Deepfakes: Qué son y por qué siete de cada diez víctimas son mujeres
Ivana Chañi
Las deepfakes son imágenes, audios o videos falsos creados o manipulados con inteligencia artificial para hacer parecer que una persona dijo o hizo algo que nunca ocurrió.
Durante su columna en N&N por Aries, el especialista en comunicación digital Facundo Sagárnaga advirtió que este fenómeno ya tiene un impacto directo en la vida privada, la democracia, las infancias y, especialmente, en las mujeres.
El análisis surgió a partir del caso que involucra a estudiantes de la Facultad de Humanidades de la Universidad Nacional de Salta, donde se denunciaron imágenes sexualizadas generadas sin consentimiento.

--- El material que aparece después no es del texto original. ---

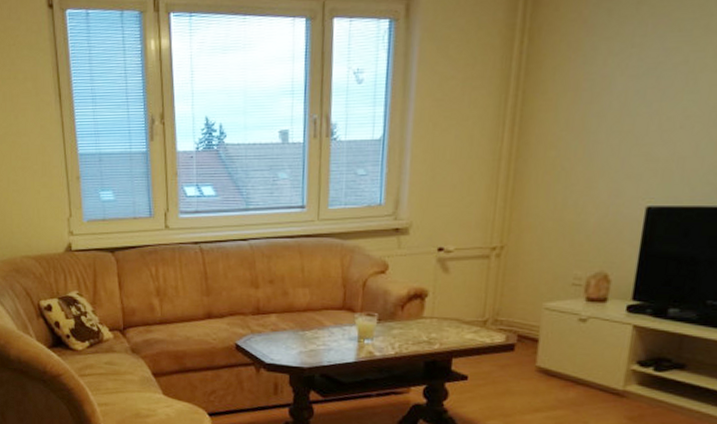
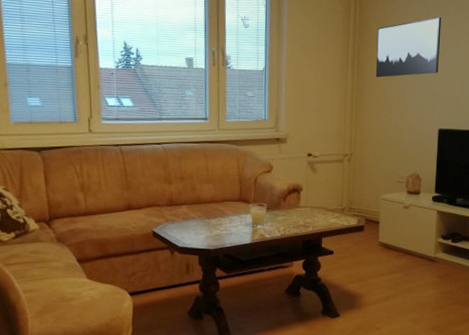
wall art: none [547,35,668,137] -> present [375,17,442,78]

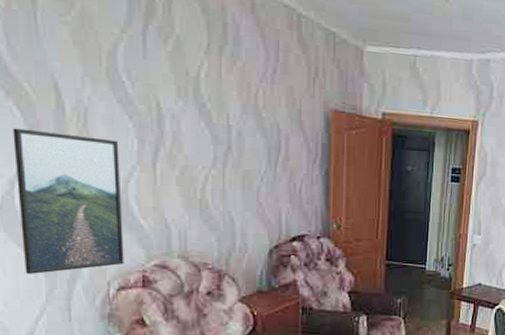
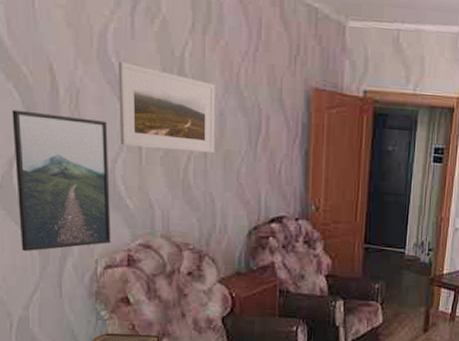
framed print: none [130,80,233,174] -> present [118,61,215,154]

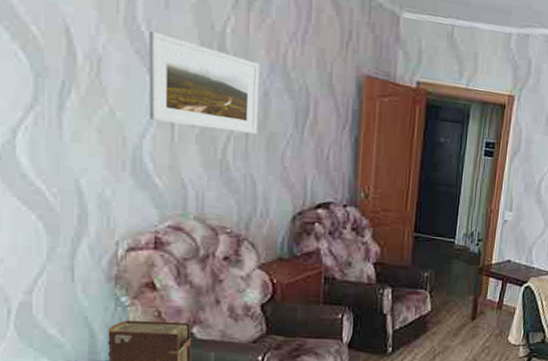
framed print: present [12,109,111,252] -> none [17,73,136,231]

Sagárnaga calificó el hecho como “totalmente lamentable” y sostuvo que exige la intervención de toda la sociedad, en particular de comunicadores, instituciones, Justicia y plataformas digitales.
El especialista citó datos de la organización Chicos.net, difundidos por Chequeado, según los cuales siete de cada diez víctimas de deepfakes son mujeres. Para Sagárnaga, ese número permite entender que no se trata solo de una herramienta tecnológica, sino de una nueva forma de violencia de género digital.

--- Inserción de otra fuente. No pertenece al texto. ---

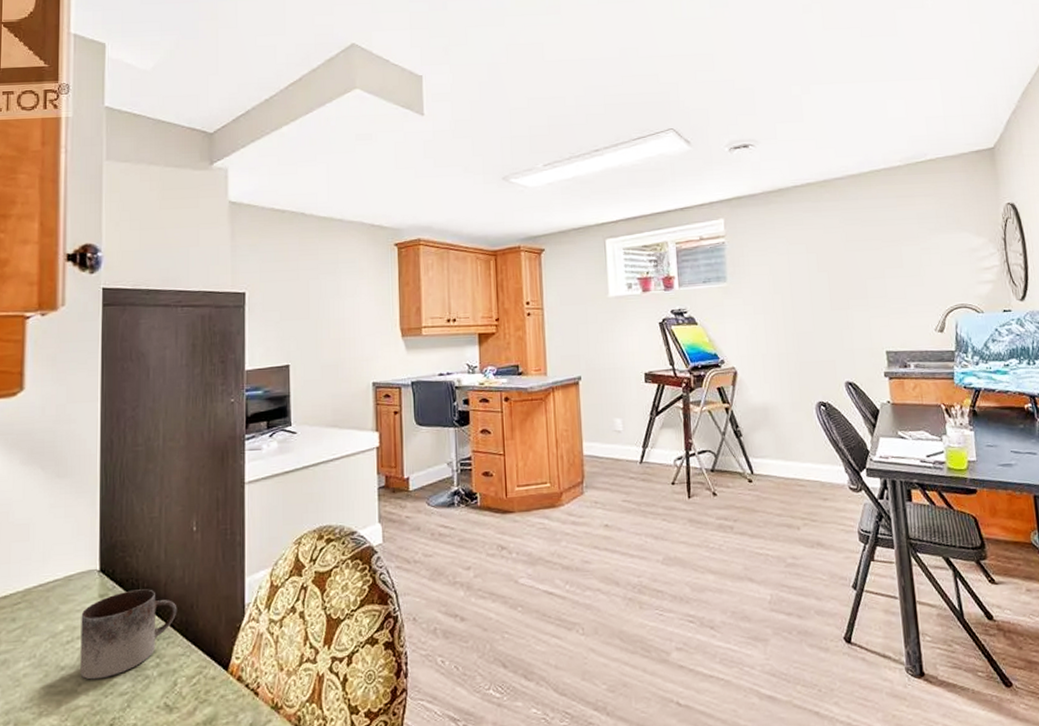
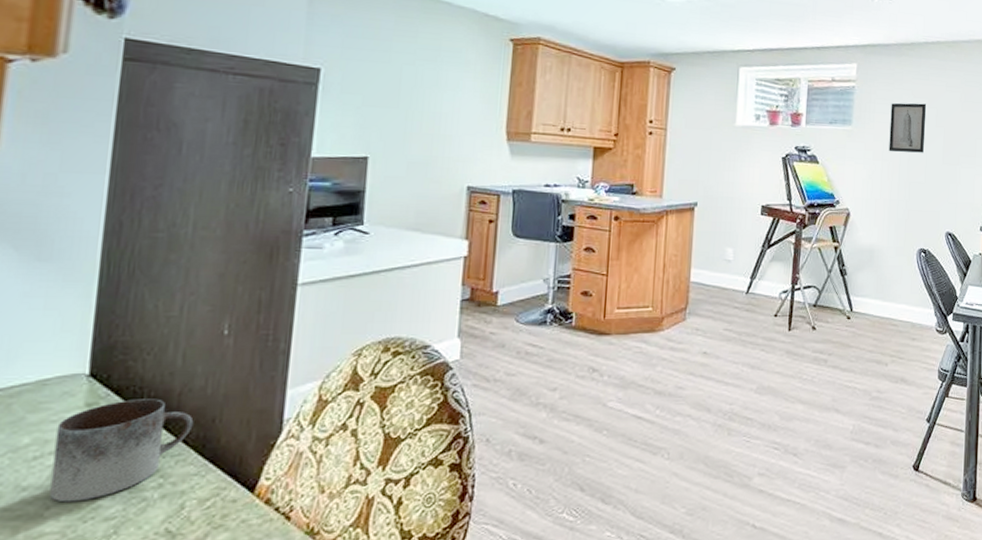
wall art: none [765,249,808,304] -> present [889,103,927,153]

En ese sentido, remarcó que las deepfakes sexualizadas suelen utilizarse para atacar, disciplinar o silenciar a mujeres, especialmente cuando se trata de periodistas, militantes, activistas o personas con exposición pública.
También recordó el caso de la periodista Julia Mengolini, quien denunció la circulación de imágenes sexualizadas falsas generadas con inteligencia artificial. Según el especialista, este tipo de situaciones muestran cómo la tecnología puede ser usada para dañar reputaciones, vulnerar derechos y ejercer violencia simbólica.

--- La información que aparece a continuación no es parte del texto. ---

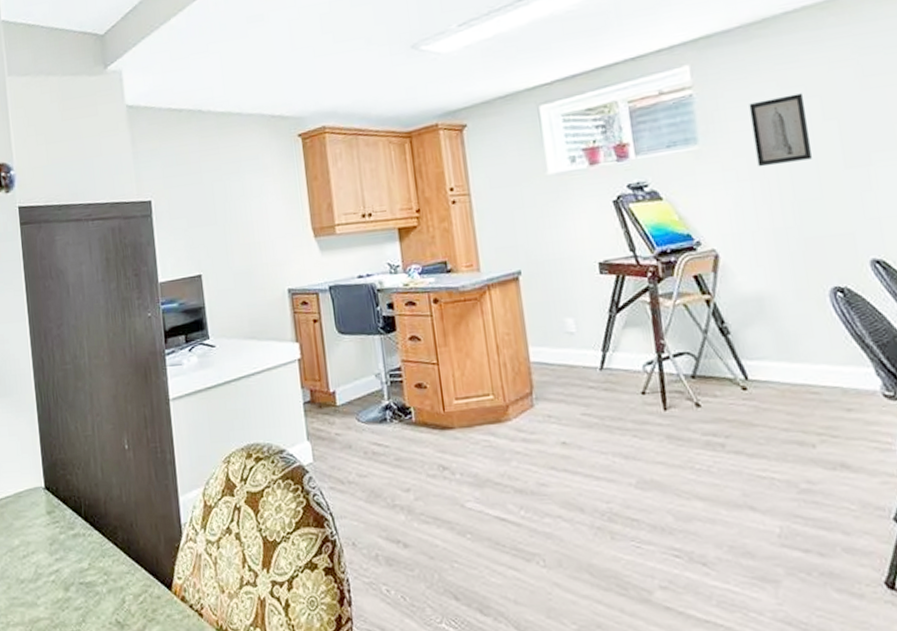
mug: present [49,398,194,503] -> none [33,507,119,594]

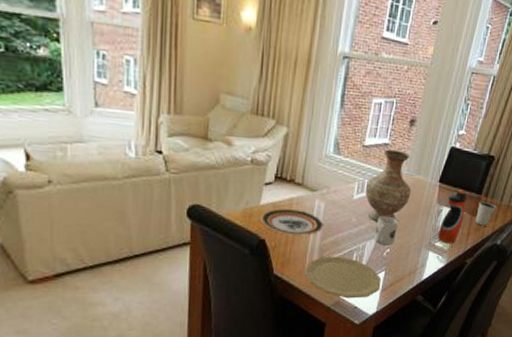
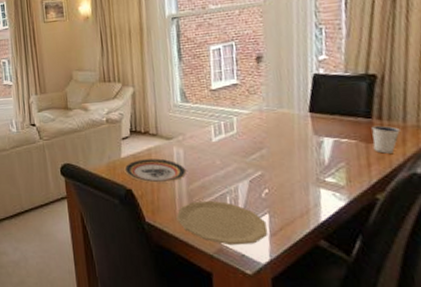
vase: present [365,149,412,222] -> none [223,88,278,162]
mug: present [374,215,398,246] -> none [245,154,272,186]
water bottle: present [438,189,468,244] -> none [325,116,357,178]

Sagárnaga planteó que la responsabilidad no debe recaer solamente en quienes generan y difunden estos contenidos, sino también en las plataformas que permiten crear, alojar o comercializar ese material.
“Hay que criminalizar a los usuarios que cometen estos delitos, pero también regular a las plataformas”, sostuvo.
El especialista destacó que la Unión Europea ya avanzó en medidas para prohibir sistemas de inteligencia artificial que permitan generar deepfakes sexualizadas, y consideró que esa experiencia demuestra que la regulación es posible.
Además, advirtió que las deepfakes no solo afectan a personas individuales, sino también la confianza pública. “Lo que antes era evidencia se transformó en un foco de duda”, explicó, al señalar que hoy una imagen o un video ya no alcanzan por sí solos para confirmar que algo es verdadero.
Sagárnaga también alertó sobre el impacto en las infancias, especialmente en niños pequeños que pueden tener dificultades para diferenciar ficción y realidad ante contenidos falsos cada vez más verosímiles.